A friend shared with me Jackson Pollock’s Red Composition (1946), and I’ve been staring at it each time I’m online. The red and yellow are strangely calming; the painting demonstrates a specific understanding of how their warmth works. Red, always present, like tacky Valentine’s cards from grade school (“Optimus Prime autobots his way to your heart”)—not blinding, not an obstacle, but happily ubiquitous. And then, those thin yellow lines and inky splashes. They don’t look messy but necessary, hinting at an unrealized order. They are literally brighter than the red, black, and blue dancing across the painting. The yellow serves as light on the canvas, as if one only sees the rest because of it.

Jackson Pollock, "Red Composition" (1946). An abstract painting primarily red, with streaks of blue, black, and yellow on canvas.
Jackson Pollock, Red Composition (1946). Image from Christie’s.

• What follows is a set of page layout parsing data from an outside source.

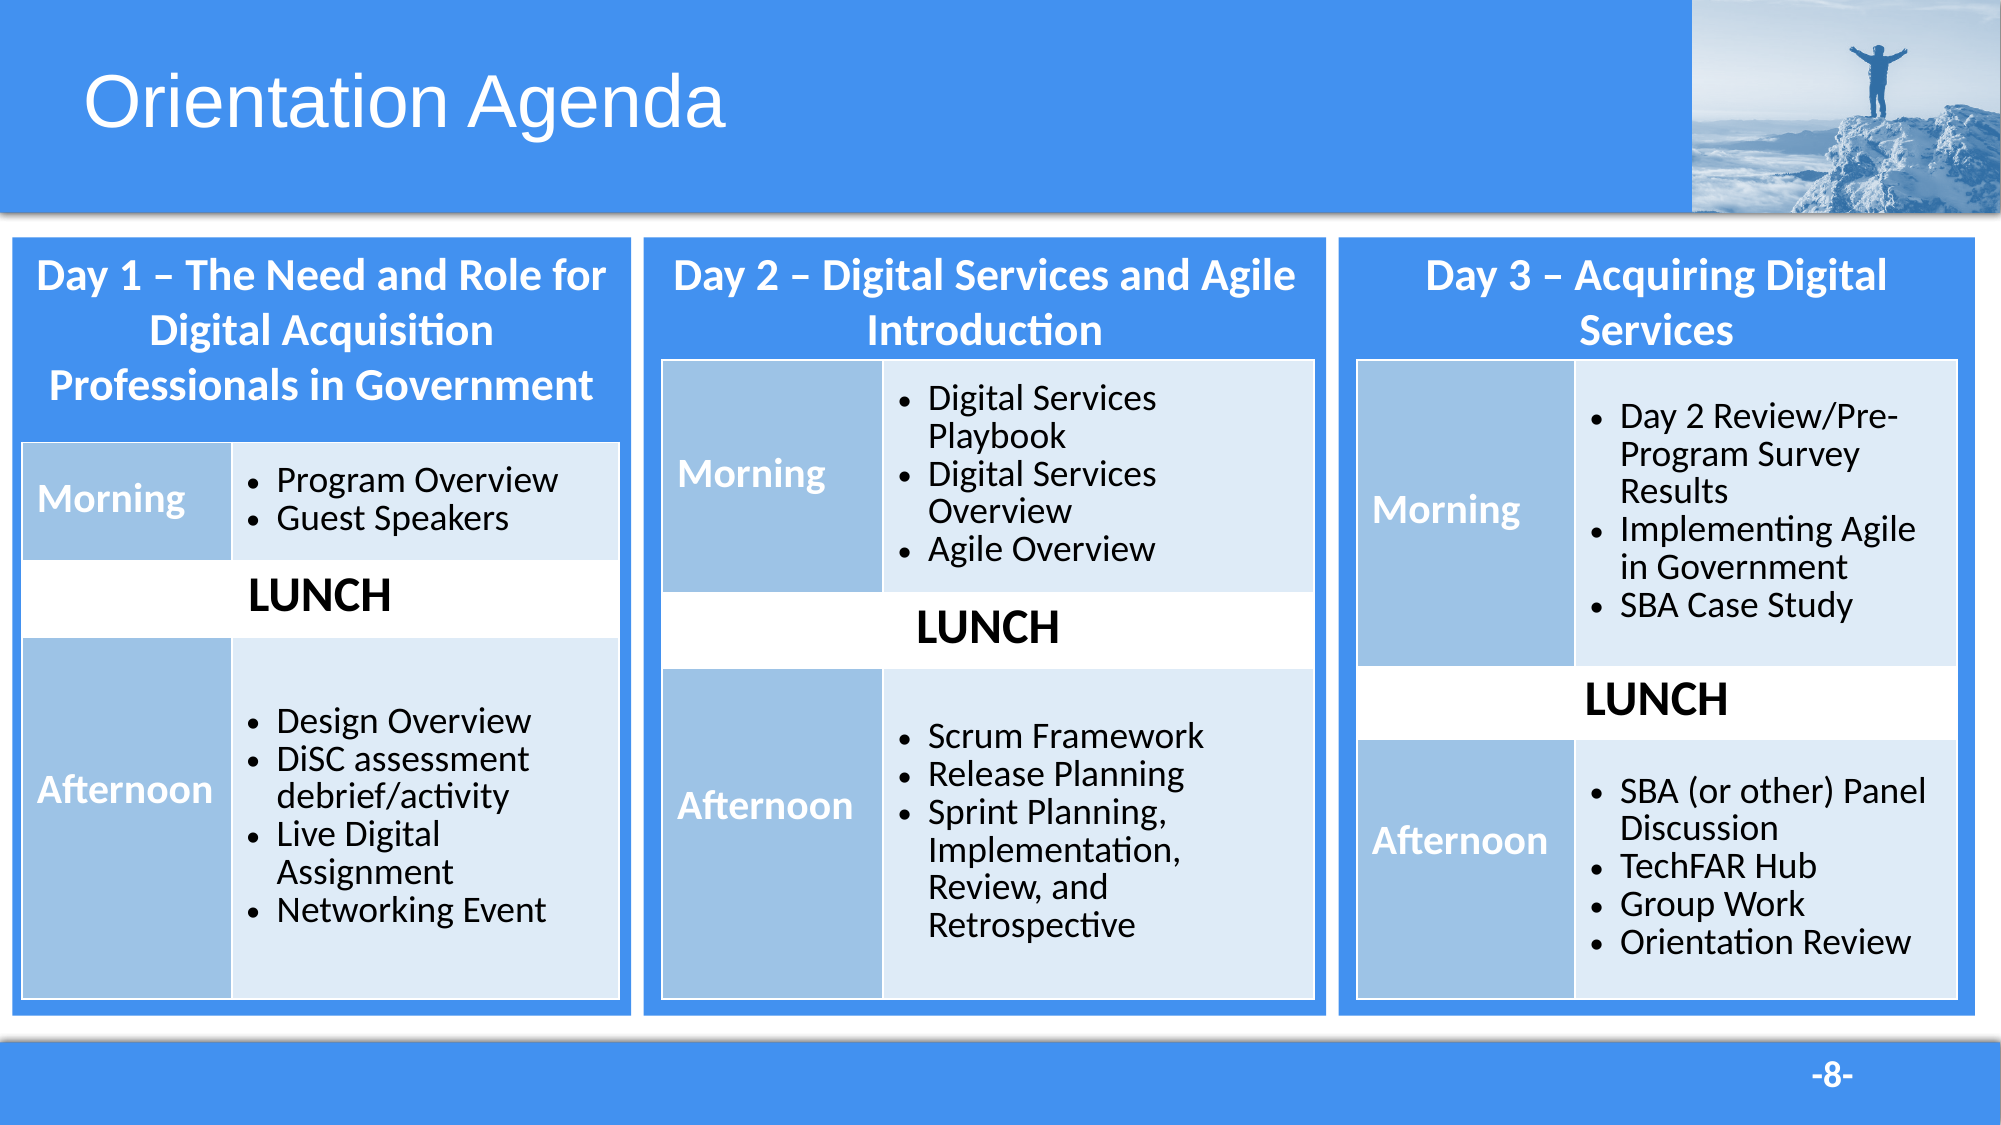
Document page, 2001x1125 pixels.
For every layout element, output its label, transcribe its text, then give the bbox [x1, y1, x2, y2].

table_header Morning [23, 443, 231, 560]
table_cell LUNCH [23, 562, 618, 636]
text_box Day 3 – Acquiring Digital Services [1338, 236, 1976, 1017]
table_cell Design Overview DiSC assessment debrief/activity Live Digital Assignment Networking Event [233, 638, 618, 998]
text_box Day 1 – The Need and Role for Digital Acquisition Professionals in Government [11, 236, 632, 1017]
title Orientation Agenda [68, 0, 1932, 212]
table_header Morning [663, 361, 882, 592]
table_cell Scrum Framework Release Planning Sprint Planning, Implementation, Review, and Retrospective [884, 669, 1313, 998]
table_cell LUNCH [1358, 667, 1956, 738]
table_cell SBA (or other) Panel Discussion TechFAR Hub Group Work Orientation Review [1576, 740, 1956, 998]
table_cell Afternoon [1358, 740, 1574, 998]
table_cell Afternoon [23, 638, 231, 998]
table_header Digital Services Playbook Digital Services Overview Agile Overview [884, 361, 1313, 592]
text_box Day 2 – Digital Services and Agile Introduction [643, 236, 1327, 1017]
table_header Morning [1358, 361, 1574, 666]
table_header Program Overview Guest Speakers [233, 443, 618, 560]
table_cell LUNCH [663, 594, 1313, 667]
table_header Day 2 Review/Pre-Program Survey Results Implementing Agile in Government SBA Case Study [1576, 361, 1956, 666]
table_cell Afternoon [663, 669, 882, 998]
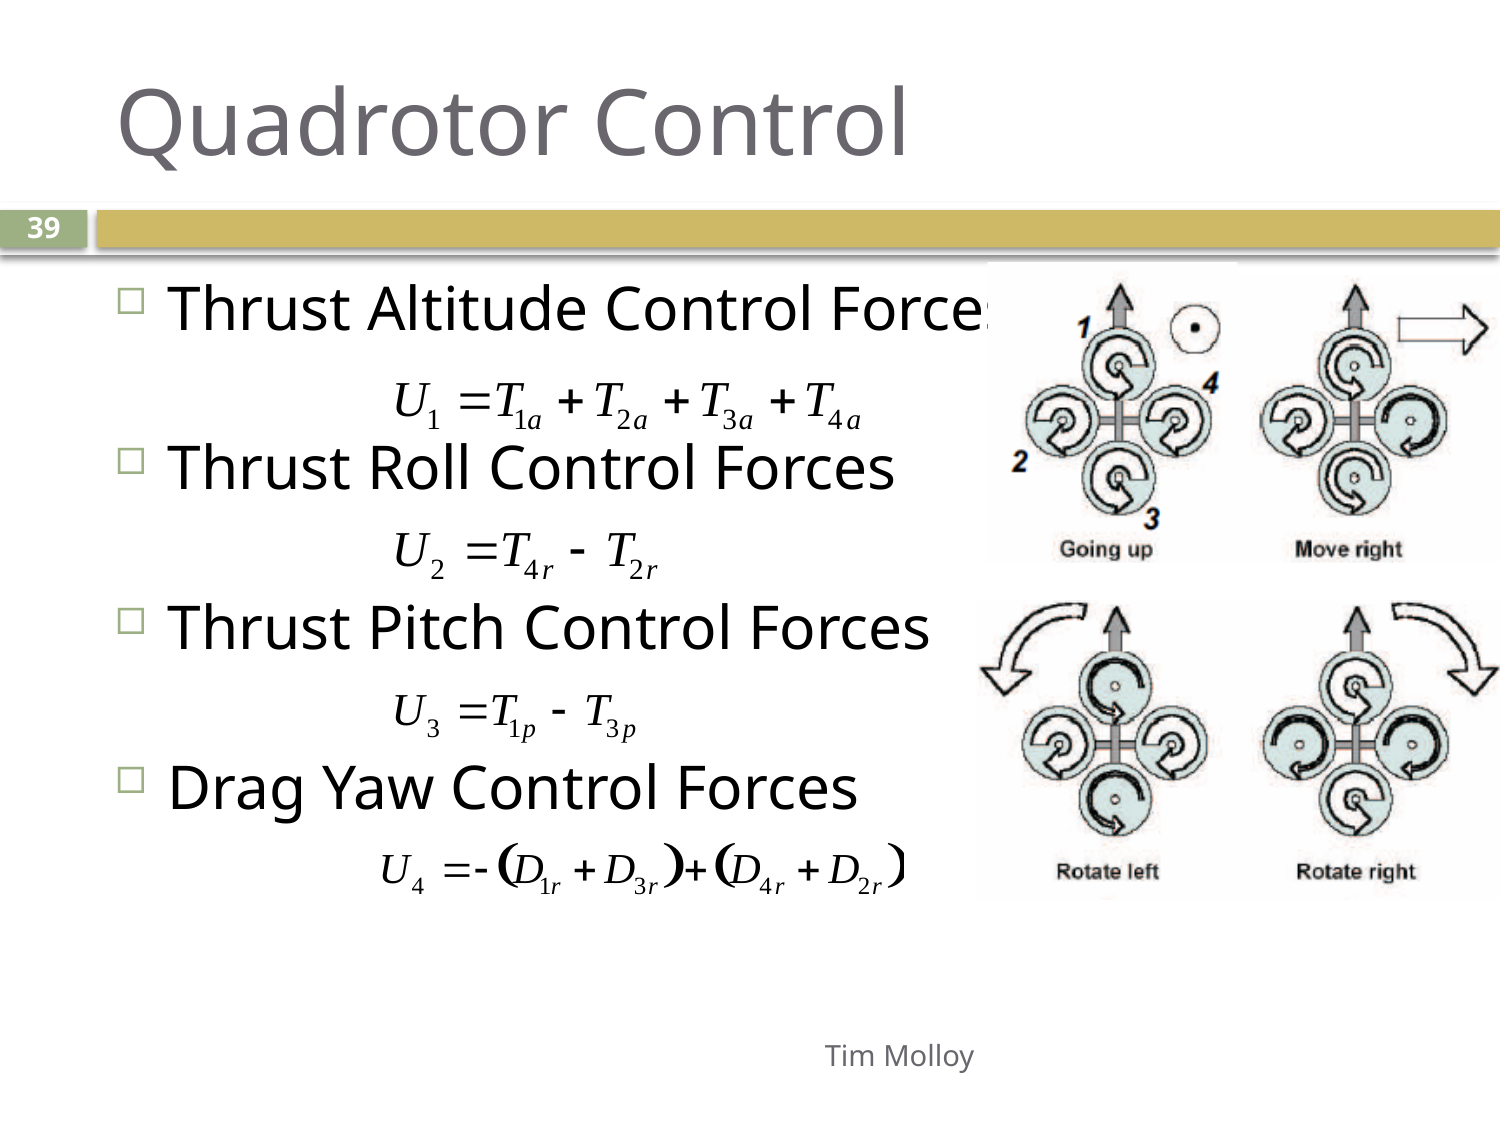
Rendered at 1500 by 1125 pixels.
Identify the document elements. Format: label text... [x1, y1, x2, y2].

picture [974, 599, 1500, 901]
list Thrust Altitude Control Forces Thrust Roll Control Forces Thrust Pitch Control Forces Drag Yaw Control Forces [99, 262, 1438, 1013]
footer Tim Molloy [99, 1024, 990, 1085]
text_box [374, 837, 904, 906]
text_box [387, 524, 665, 584]
slide_number 39 [0, 208, 88, 249]
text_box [387, 374, 866, 434]
title Quadrotor Control [100, 37, 1438, 200]
picture [987, 262, 1500, 563]
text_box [387, 687, 644, 749]
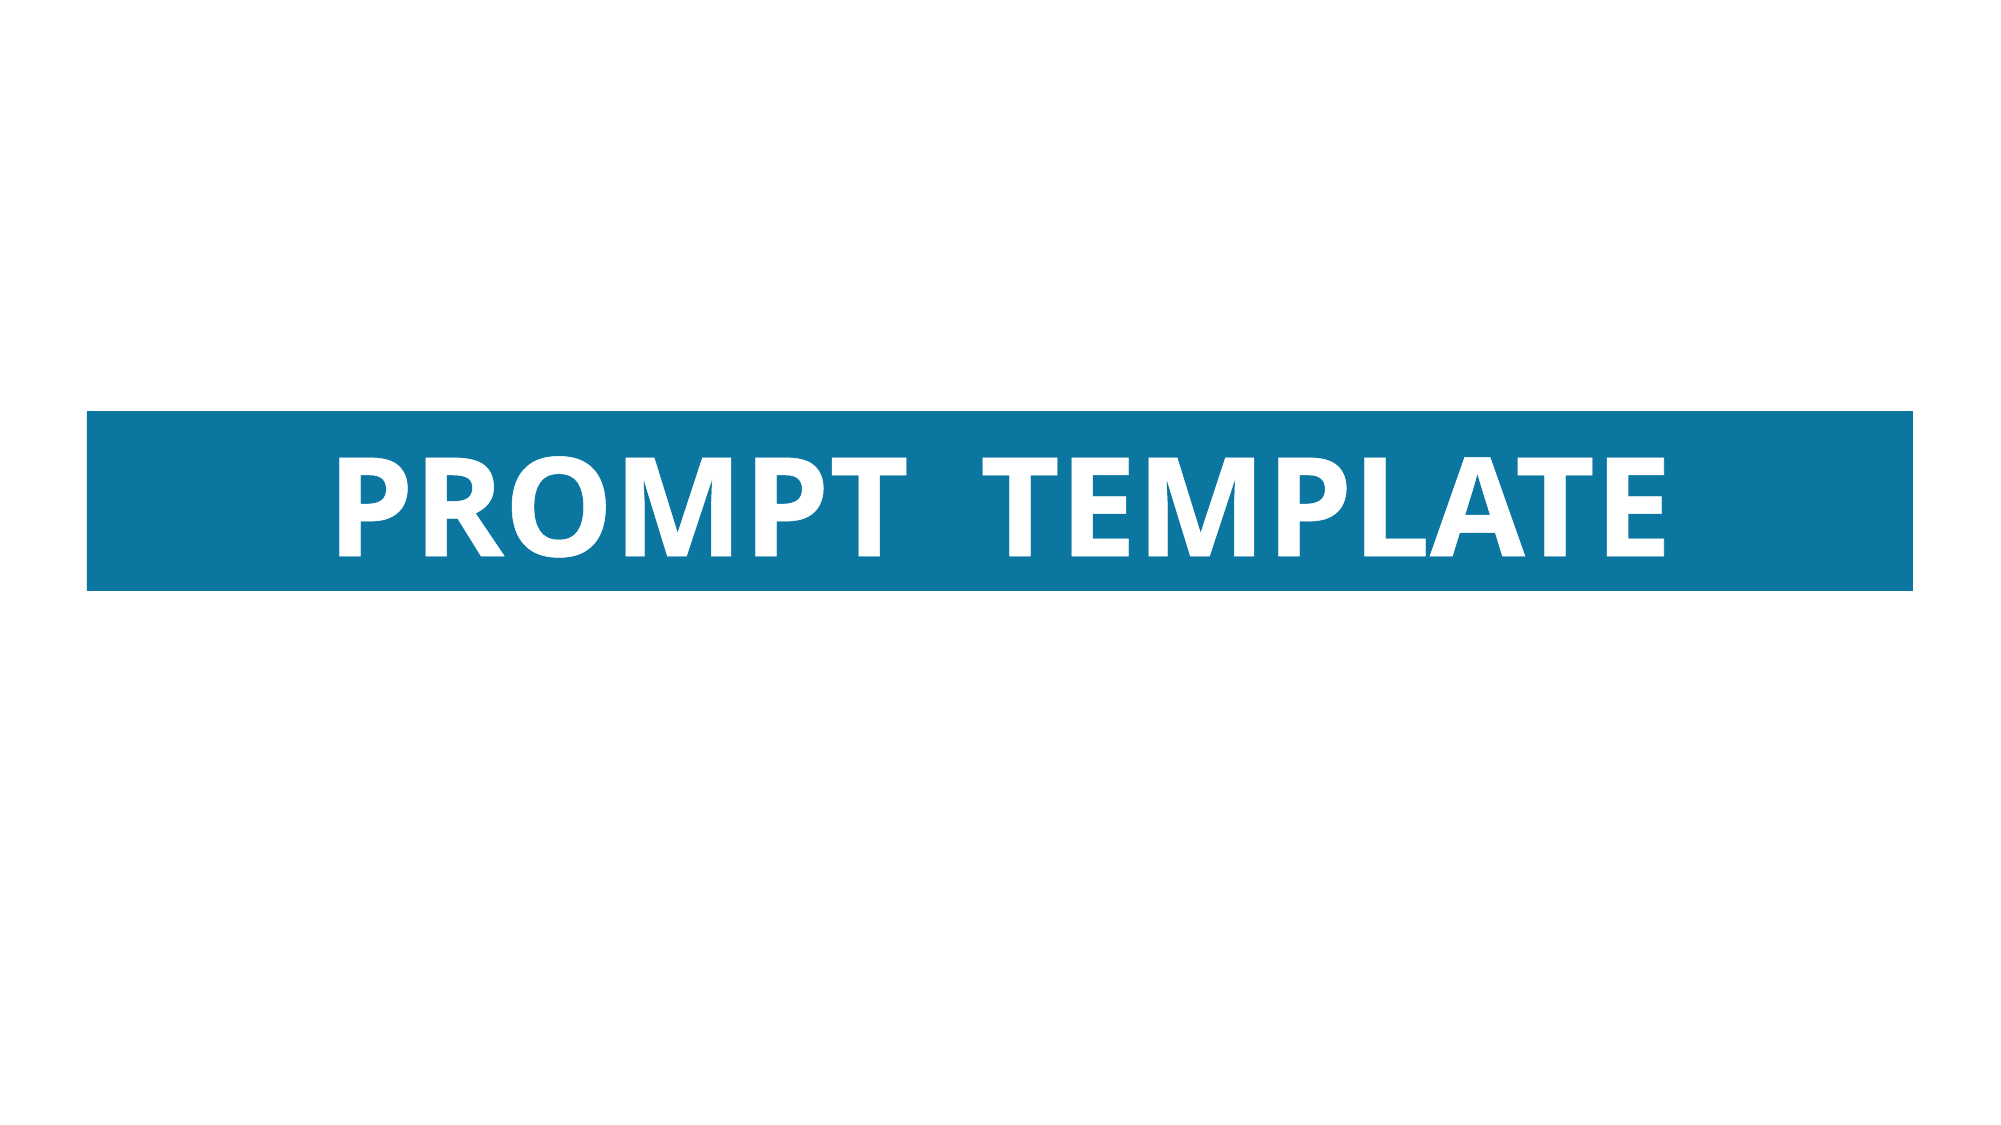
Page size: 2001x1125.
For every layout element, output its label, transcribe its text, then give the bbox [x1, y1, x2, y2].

text_box PROMPT TEMPLATE [86, 411, 1913, 591]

In teaching, I try to prepare for the rudest reception. “So what. You’ve got some fancy words about two colors. Who cares?” —Well, the colors may have a calming effect. That effect can be described through a particular sort of color theory where there are warm colors such as red or orange and cool colors like blue or white. In this case, the warm colors, by evoking ideas of love and light, create a sense of home.— “What does that have to do with anything? That’s entirely how you feel. What if I see this painting and see violence?” —It may be the case that abstract art is “the most democratic kind of art,” that anyone can say anything about it. But it does seem like some interpretations are better than others, some feelings fit better. What matters is how one justifies oneself, and that process can’t be neatly removed from consideration of the artwork. You have to look at it, explain what you’re feeling, explain how the elements strike you, and begin to tie it together. Inevitably, some interpretations are more convincing, others less convincing. As if the opinions hover around a greater truth.— “What does that tell us about abstract art?” —I’m not sure, but maybe that the freer form of abstract art hides a more difficult calling. The freedom on the audience’s part is akin to learning a language. Some meanings will strike other users of the language as wrong. We don’t dismiss their objections as merely subjective. Rather, we hold the opinions of knowers of a language authoritative.—

I can only deal with the rudest reception to a degree. Once in a while, someone will ask why books matter at all, even after I’ve explained what I learned from a book and how it changed my thinking. Or I’ll describe an issue in depth and walk through the sources that helped me understand a situation. Immediately I’ll be recommended something off-topic that I should consider, not because it’s relevant to what I described, but because someone needs to feel they too have done the work (they haven’t). I realize now why I have to say stuff like “abstract art is the most democratic sort of art.” The problem is how to introduce the problem, how to indicate how there are questions. That canvases full of paint are not just decorations in The Sims; democracy isn’t just a synonym for “I like my life in my country.” You have to bring those two concepts together, concepts barely thought about in one’s mind, let alone related, in order to bring each to life. It’s nearly as crazy as staring at an orange and asking if it were a rocketship. But if you did this to the nth degree, and wondered why oranges fall and what speed rockets have to achieve to leave Earth, you’ve recreated the universe.